# Coyote tracks, dog tracks, fox tracks? How to tell difference?



## lswoody (Oct 8, 2005)

I don't set out to hunt fox or coyotes, but will take one if it comes around while I'm deer hunting. I was scouting out a place today and found some kind of canine tracks. How to tell the difference? Thanks, Scott Woody


----------



## ryanwhit (Oct 9, 2005)

well, it can be tough and somewhat subjective.  Fox tracks are of course smaller, and you can usually see where there is some hair between the pads.  You may not be able to see where the hair left a mark on the ground, but where the outline of the pad ought to be.  Red foxes have more hair between the pads than grey foxes.  Grey foxes usually inhabit more wooded areas, while reds are usually in more open areas (usually!!).  

Coyote tracks tend to be more pointed than dog tracks, and bigger than fox tracks, but that of course depends on the size of the individual leaving the track.  You can sometimes tell that the claw mark of a coyote looks sharper than that of a dogs.

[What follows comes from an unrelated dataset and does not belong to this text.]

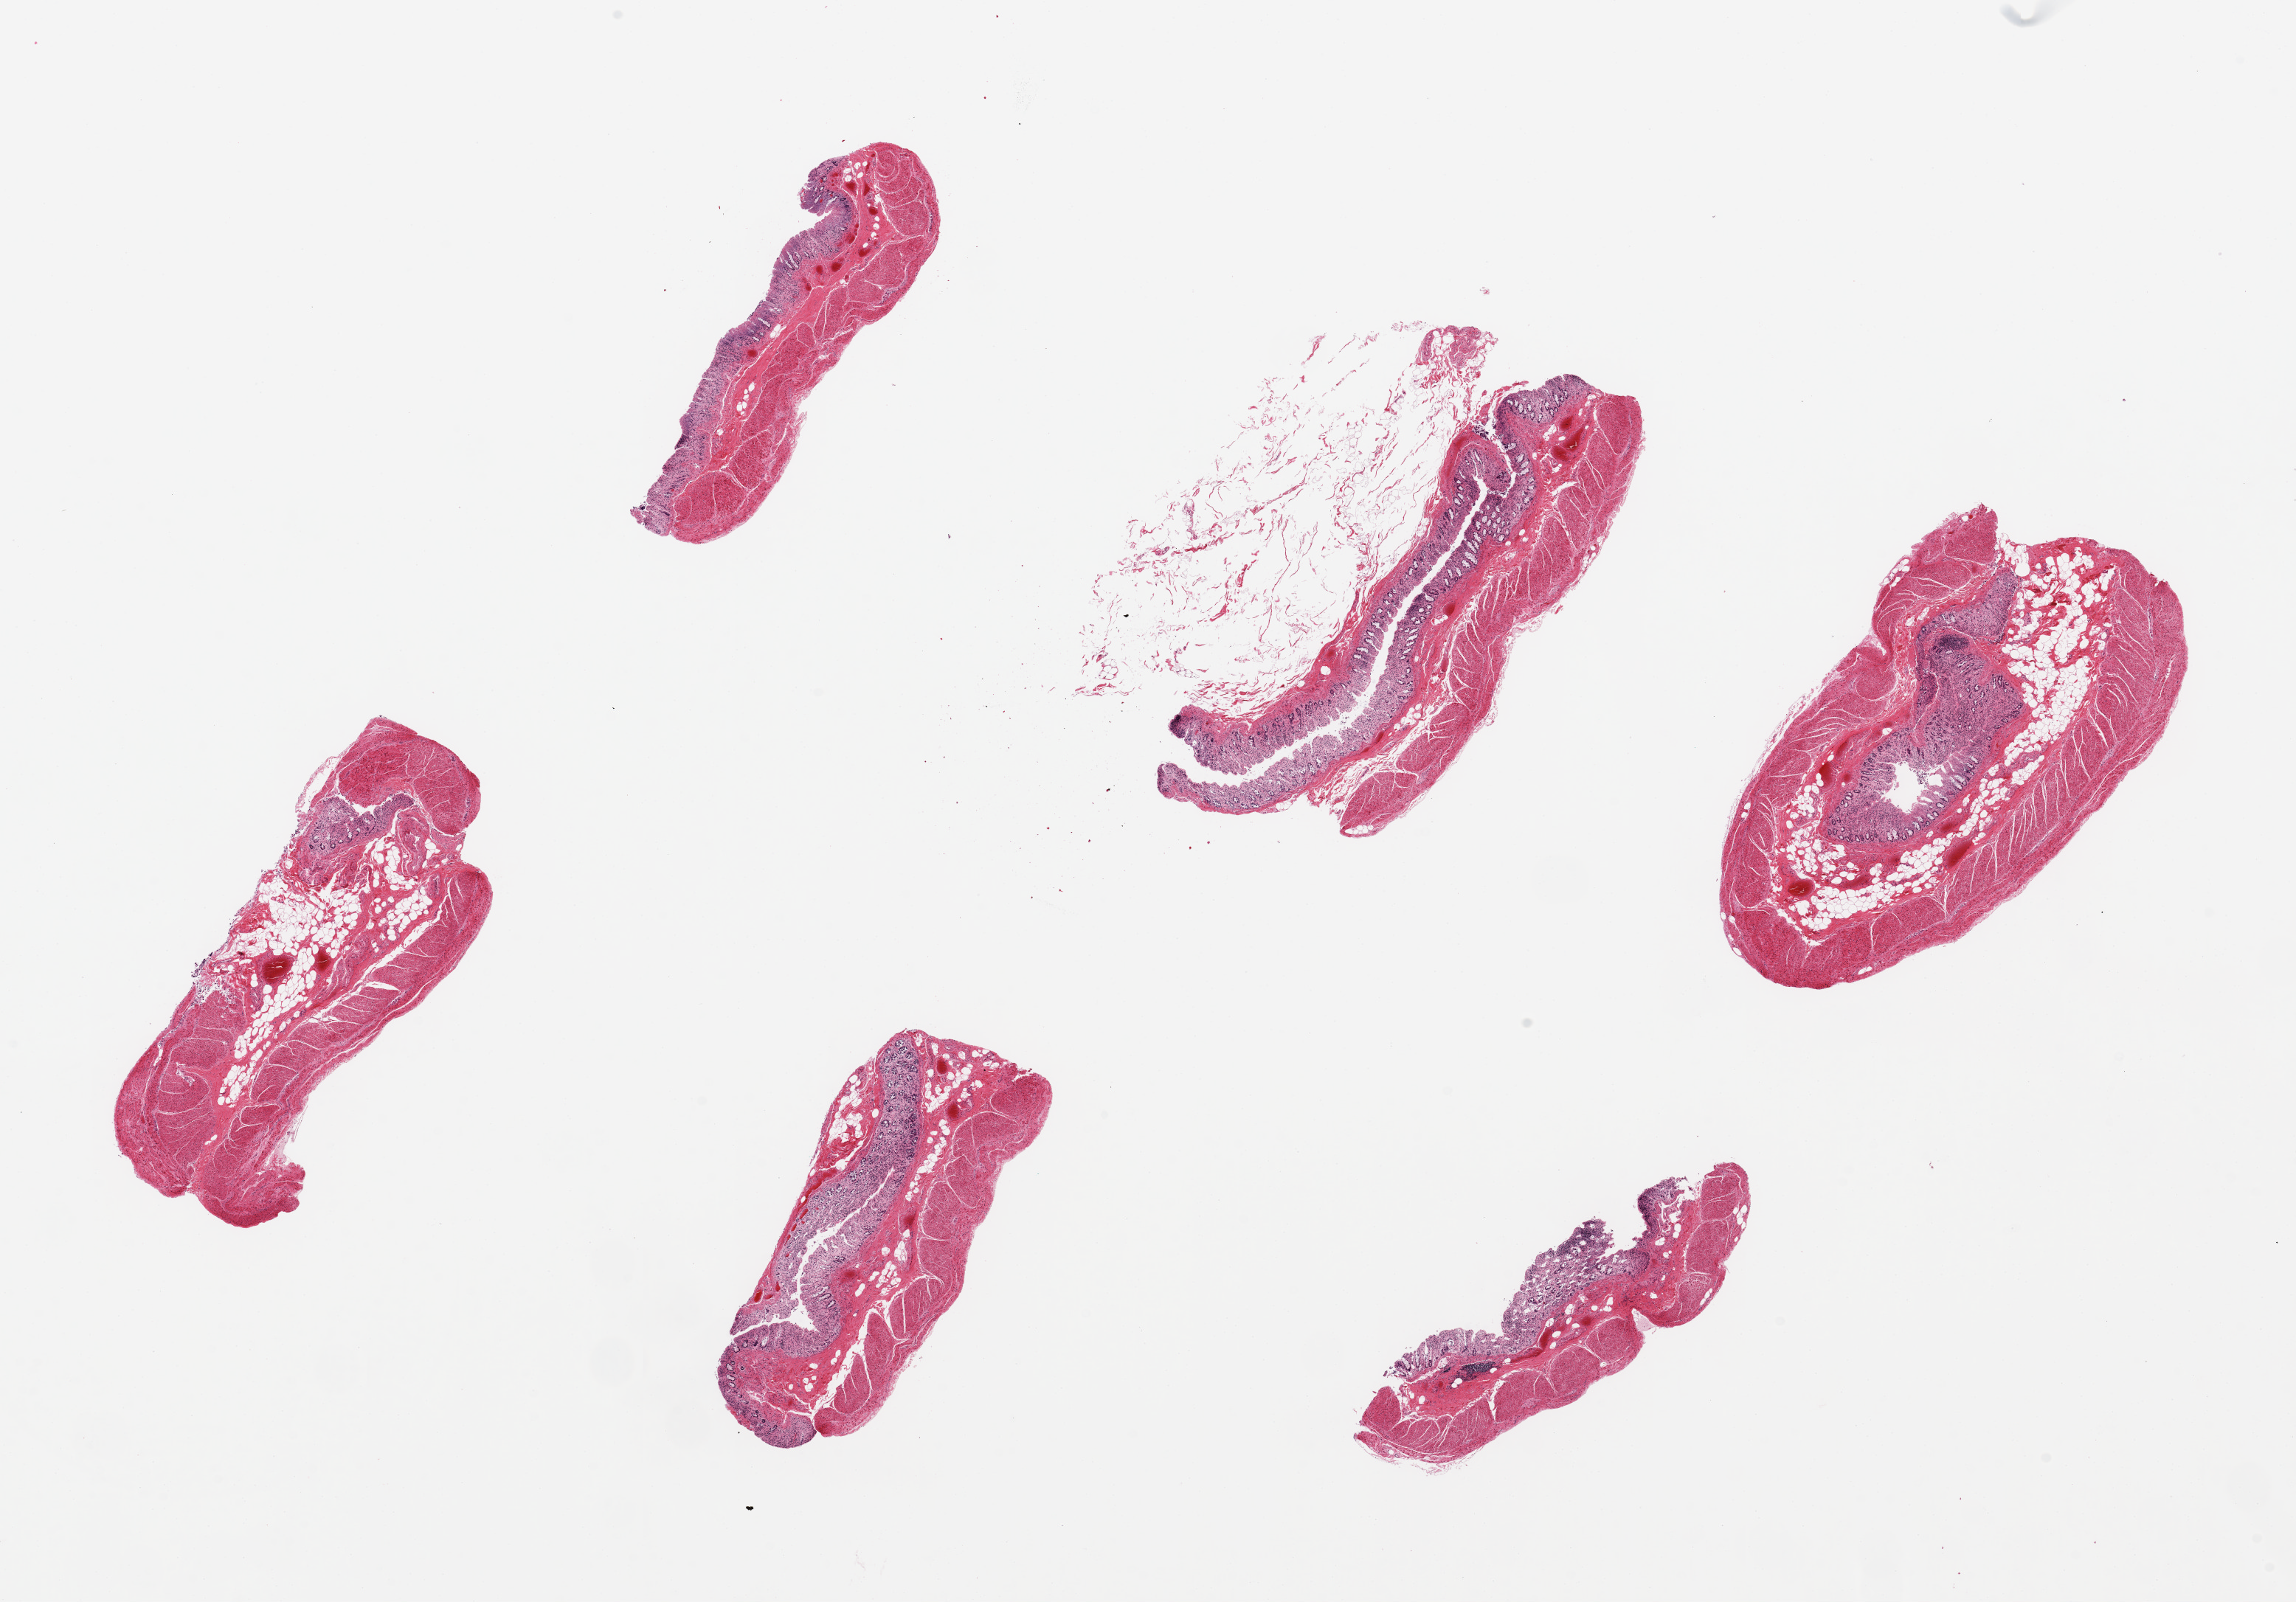
Digitized H&E-stained section — a low-resolution overview of the entire scanned area, about 24.6 x 17.2 mm, PAXgene-fixed paraffin-embedded (PFPE) section, sampled site (target tissue): transverse colon, donor tissue sample.
Reviewer comment on this tissue sample: 6 pieces ~6x2mm. Mucosa ~ 20-30% of thickness, epithelial components totally autolyzed, partially sloughed.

Dog tracks are usually wider than coyotes, sometimes just all together bigger cause some dogs get bigger than yotes.  Their tracks look blunter than coyotes.

Of course, sometimes the tracks appearences seem to overlap, so it can be just a guess.

hope this helps.


----------



## Son (Oct 9, 2005)

*canine tracks*

Don't worry about little dogs in the woods, they don't survive. 
Fox tracks are small, narrow and show some toenail scratches
Coyote tracks are similar to a dog, but more narrow, they do a lot or marking along roads, intersections etc.. by scratching. I've seen hunters mistake their signpost for turkey scratchings.
Dogs, usually big, more round, wide as long and they like to run up and down the roads the most, unless they are trailing something. Follow dog tracks out your roads to the county road, have a camera setup to take their pictures and you'll probably see 'em sleeping the nights ventures off in somebodys yard. I then knock on the door and ask they pen them up while hunting season is ongoing. There's been some almost wars over dogs in our region in the last couple years.


----------



## lswoody (Oct 10, 2005)

Thanks for the info guys!!!!!!!


----------



## GeauxLSU (Oct 10, 2005)

You may find this info helpful (scroll down a little) http://72.14.207.104/search?q=cache...%200705.pdf+coyote+tracks+vs+dog+tracks&hl=en


----------



## evan gourley (Oct 10, 2005)

i know this sounds crazy but i look for scat(poop,doo-doo,etc.)
more than for tracks.coyote poop tends to be long and slender with lots of hair and bone fragments in it.coyotes poop a lot so look for the doo!    evan


----------



## LJay (Oct 11, 2005)

*tracks*

Best way to tell is see what's standing in them!!!!


----------